Higher fuel excise tax pushed



posted July 17, 2016 at 11:57 pm by Gabrielle H. Binaday

The Finance Department will likely push through with a plan to increase the excise tax on fuel products amid the slump in global oil prices.
Finance Secretary Carlos Dominguez III told reporters it was about time to adjust petroleum taxes following the soft oil prices in the world market. 
“Besides, now is the time to do it, because the price [of fuel] is low,” Dominguez said. 
The DoF is studying several proposals to raise fuel taxes. 

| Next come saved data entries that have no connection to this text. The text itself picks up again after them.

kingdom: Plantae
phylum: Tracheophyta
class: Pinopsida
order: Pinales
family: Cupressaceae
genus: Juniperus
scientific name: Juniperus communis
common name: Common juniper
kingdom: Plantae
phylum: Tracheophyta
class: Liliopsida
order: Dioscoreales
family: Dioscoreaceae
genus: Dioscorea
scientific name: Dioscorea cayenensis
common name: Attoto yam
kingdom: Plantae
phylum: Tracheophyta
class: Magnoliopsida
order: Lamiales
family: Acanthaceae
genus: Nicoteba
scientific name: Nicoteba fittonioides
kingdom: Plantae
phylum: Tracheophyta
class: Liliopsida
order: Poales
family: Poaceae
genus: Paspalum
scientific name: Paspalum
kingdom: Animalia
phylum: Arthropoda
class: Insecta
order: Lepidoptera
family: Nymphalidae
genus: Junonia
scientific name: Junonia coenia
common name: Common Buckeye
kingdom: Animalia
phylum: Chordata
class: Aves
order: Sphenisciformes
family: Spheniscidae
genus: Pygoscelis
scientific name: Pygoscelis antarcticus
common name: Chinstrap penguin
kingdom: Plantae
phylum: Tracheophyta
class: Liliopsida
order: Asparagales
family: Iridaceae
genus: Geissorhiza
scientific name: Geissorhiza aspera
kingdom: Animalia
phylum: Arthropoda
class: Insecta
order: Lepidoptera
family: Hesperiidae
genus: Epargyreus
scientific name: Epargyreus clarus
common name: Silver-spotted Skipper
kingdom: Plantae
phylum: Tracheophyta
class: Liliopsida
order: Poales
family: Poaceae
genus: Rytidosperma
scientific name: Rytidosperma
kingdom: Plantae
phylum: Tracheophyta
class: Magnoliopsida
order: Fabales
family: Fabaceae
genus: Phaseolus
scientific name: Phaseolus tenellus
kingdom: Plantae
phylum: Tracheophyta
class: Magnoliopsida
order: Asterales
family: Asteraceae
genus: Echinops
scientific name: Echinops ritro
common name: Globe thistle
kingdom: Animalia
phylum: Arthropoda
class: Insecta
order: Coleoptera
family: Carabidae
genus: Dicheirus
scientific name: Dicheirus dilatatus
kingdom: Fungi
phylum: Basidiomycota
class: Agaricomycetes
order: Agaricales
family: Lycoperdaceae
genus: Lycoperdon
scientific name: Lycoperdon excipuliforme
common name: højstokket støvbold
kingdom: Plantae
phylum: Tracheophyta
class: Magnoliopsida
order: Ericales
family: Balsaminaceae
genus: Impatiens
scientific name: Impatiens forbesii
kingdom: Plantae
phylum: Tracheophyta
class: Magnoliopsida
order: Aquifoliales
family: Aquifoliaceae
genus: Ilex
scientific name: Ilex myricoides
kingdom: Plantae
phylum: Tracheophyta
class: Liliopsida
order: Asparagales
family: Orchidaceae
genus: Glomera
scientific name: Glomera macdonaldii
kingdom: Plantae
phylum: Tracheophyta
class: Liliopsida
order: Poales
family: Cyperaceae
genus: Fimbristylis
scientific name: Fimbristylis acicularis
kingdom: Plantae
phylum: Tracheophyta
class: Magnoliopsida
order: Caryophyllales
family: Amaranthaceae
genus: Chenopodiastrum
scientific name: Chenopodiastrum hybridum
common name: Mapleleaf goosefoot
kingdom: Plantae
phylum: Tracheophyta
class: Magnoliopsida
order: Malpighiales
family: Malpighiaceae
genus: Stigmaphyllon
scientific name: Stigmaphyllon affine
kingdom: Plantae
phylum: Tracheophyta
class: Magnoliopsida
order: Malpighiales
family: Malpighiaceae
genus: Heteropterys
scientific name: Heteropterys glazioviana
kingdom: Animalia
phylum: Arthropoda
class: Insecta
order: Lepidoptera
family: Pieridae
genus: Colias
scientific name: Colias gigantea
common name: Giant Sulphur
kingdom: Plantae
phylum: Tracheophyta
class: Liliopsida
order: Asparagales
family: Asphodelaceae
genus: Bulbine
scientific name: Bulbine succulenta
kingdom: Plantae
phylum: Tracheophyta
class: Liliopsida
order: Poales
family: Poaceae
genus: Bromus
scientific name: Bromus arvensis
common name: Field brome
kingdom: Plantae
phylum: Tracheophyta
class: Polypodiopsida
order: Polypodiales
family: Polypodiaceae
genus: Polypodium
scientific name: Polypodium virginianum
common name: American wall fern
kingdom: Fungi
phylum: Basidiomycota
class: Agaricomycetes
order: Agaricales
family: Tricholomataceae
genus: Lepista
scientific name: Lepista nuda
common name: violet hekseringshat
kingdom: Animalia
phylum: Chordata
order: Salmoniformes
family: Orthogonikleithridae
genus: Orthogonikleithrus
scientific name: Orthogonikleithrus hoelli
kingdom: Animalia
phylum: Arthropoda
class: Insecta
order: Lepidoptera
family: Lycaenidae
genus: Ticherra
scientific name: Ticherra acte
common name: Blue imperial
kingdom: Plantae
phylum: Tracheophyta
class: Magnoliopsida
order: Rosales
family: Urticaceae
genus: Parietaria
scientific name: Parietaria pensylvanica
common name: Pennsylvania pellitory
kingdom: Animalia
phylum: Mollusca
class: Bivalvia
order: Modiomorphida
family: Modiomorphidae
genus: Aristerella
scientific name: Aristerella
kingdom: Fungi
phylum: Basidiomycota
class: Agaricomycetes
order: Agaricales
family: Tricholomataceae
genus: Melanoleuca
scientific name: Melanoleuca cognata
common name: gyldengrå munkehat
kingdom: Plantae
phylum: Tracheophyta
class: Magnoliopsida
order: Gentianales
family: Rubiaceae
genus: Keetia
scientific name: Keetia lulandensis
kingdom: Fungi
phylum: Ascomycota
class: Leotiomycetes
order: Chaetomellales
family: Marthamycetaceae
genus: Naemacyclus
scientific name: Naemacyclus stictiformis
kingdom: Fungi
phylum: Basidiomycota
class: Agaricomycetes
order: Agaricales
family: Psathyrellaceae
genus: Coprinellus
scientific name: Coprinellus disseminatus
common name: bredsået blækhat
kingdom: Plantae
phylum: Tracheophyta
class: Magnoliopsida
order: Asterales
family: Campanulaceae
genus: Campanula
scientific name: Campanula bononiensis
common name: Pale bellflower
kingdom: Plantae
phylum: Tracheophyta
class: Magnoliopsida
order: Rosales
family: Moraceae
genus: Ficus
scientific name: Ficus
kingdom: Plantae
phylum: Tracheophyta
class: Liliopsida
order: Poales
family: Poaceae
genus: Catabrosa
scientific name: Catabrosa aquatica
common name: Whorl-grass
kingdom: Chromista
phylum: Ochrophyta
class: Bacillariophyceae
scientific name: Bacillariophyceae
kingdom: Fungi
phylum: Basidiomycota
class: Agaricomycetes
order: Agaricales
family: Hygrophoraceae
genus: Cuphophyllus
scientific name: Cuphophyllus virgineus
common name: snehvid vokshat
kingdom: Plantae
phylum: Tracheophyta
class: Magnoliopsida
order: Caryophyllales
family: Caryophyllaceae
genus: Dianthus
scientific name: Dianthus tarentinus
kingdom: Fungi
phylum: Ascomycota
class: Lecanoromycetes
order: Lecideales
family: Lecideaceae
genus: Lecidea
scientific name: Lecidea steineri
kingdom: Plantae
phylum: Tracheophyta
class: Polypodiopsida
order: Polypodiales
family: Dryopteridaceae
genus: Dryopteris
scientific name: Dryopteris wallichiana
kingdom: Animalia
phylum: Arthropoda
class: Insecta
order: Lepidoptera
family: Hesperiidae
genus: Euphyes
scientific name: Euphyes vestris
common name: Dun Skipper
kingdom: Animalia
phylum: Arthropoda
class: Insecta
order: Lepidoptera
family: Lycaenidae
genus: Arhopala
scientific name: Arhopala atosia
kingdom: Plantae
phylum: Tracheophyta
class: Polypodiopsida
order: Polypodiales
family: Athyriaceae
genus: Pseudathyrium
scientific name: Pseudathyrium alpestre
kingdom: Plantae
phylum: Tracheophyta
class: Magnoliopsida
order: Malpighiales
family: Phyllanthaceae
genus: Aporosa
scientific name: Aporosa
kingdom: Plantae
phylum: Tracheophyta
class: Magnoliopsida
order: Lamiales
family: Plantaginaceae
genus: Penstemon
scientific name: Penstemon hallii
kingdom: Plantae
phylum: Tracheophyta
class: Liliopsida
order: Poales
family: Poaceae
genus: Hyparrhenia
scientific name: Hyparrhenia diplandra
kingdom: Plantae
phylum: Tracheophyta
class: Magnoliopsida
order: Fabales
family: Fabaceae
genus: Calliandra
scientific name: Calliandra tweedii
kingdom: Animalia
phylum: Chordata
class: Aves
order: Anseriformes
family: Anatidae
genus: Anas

“We have to [adjust], because [the last adjustment] was set in 1997. It’s P4.50, something like that since then. P4.50 then [is] not worth as P4.50 right now. So we have to adjust it, at least to index it,” he said. 
Petroleum products are taxed in varying rates, ranging from an exemption to P4.50 per liter.
The government has not made any upward adjustment in excise tax rates since 1997 and they have been fixed in nominal terms, reduced or eliminated.
Earlier, former Finance Secretary Cesar Purisima recommended a Comprehensive Tax Reform Program that ncluded an increase in excise tax on gas, diesel and other oil products. 
Purisima noted that the proposal might generate around P132 billion in revenues. 
Purisima’s proposal would generate additional revenues of P132 billion if the current excise tax on gasoline was raised to P10 per liter and that of diesel to P6 a liter. 
Purisima said the P10 per liter rate was derived by indexing the existing excise tax rate of gasoline of P4.35/liter by cumulative inflation factor of 2.37 (1997-2014) and applying the same amount of increase (P5.96) to diesel. 
“For simplicity and administrative ease, the P5.96 was rounded off to P6,” Purisima said. 
His proposal calls for the indexing of the excise tax by 4 percent every year. 
The same recommendation called for a subsidy if global crude oil prices reached over $90 per barrel.